I have two types (<->) and (<-->) representing isomorphisms between types:
data Iso (m :: k -> k -> *) a b = Iso { to :: m a b, from :: m b a }
type (<->) = Iso (->)
infix 0 <->
data (<-->) a b = Iso' { to' :: a -> b, from' :: b -> a }
infix 0 <-->
The only difference between the two is that (<->) is a specialization of a more general type.
I can coerce (<-->) isomorphisms easily:
coerceIso' :: (Coercible a a', Coercible b b') => (a <--> b) -> (a' <--> b')
coerceIso' = coerce
But I get an error when I try the same with (<->) isomorphisms:
coerceIso :: (Coercible a a', Coercible b b') => (a <-> b) -> (a' <-> b')
coerceIso = coerce
{-
src/Data/Iso.hs:27:13: error:
• Couldn't match type ‘a’ with ‘a'’ arising from a use of ‘coerce’
‘a’ is a rigid type variable bound by
the type signature for:
coerceIso :: forall a a' b b'.
(Coercible a a', Coercible b b') =>
(a <-> b) -> a' <-> b'
at src/Data/Iso.hs:25:1-73
‘a'’ is a rigid type variable bound by
the type signature for:
coerceIso :: forall a a' b b'.
(Coercible a a', Coercible b b') =>
(a <-> b) -> a' <-> b'
at src/Data/Iso.hs:25:1-73
-}
My current work-around is to coerce the forwards and backwards functions separately:
coerceIso :: (Coercible a a', Coercible b b') => (a <-> b) -> (a' <-> b')
coerceIso (Iso f f') = Iso (coerce f) (coerce f')

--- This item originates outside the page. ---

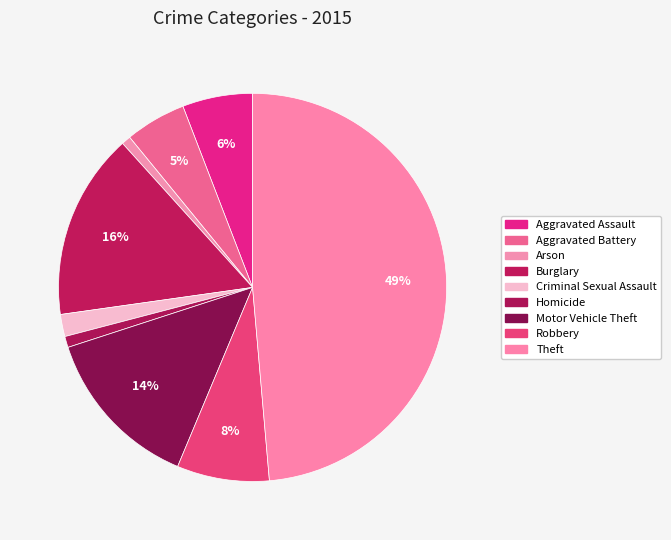

Count the number of slices in the pie.

9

But why is such a workaround is necessary? Why can't (<->) be coerced directly?
The problem lies in the roles of the arguments m in your general Iso type.
Consider:
data T a b where
K1 :: Int -> T () ()
K2 :: String -> T () (Identity ())
type (<->) = Iso T
You can't really expect to be able to convert T () () into T () (Identity ()) even if () and Identity () are coercible.
You would need something like (pseudo code):
type role m representational representational =>
(Iso m) representational representational
but this can not be done in current Haskell, I believe.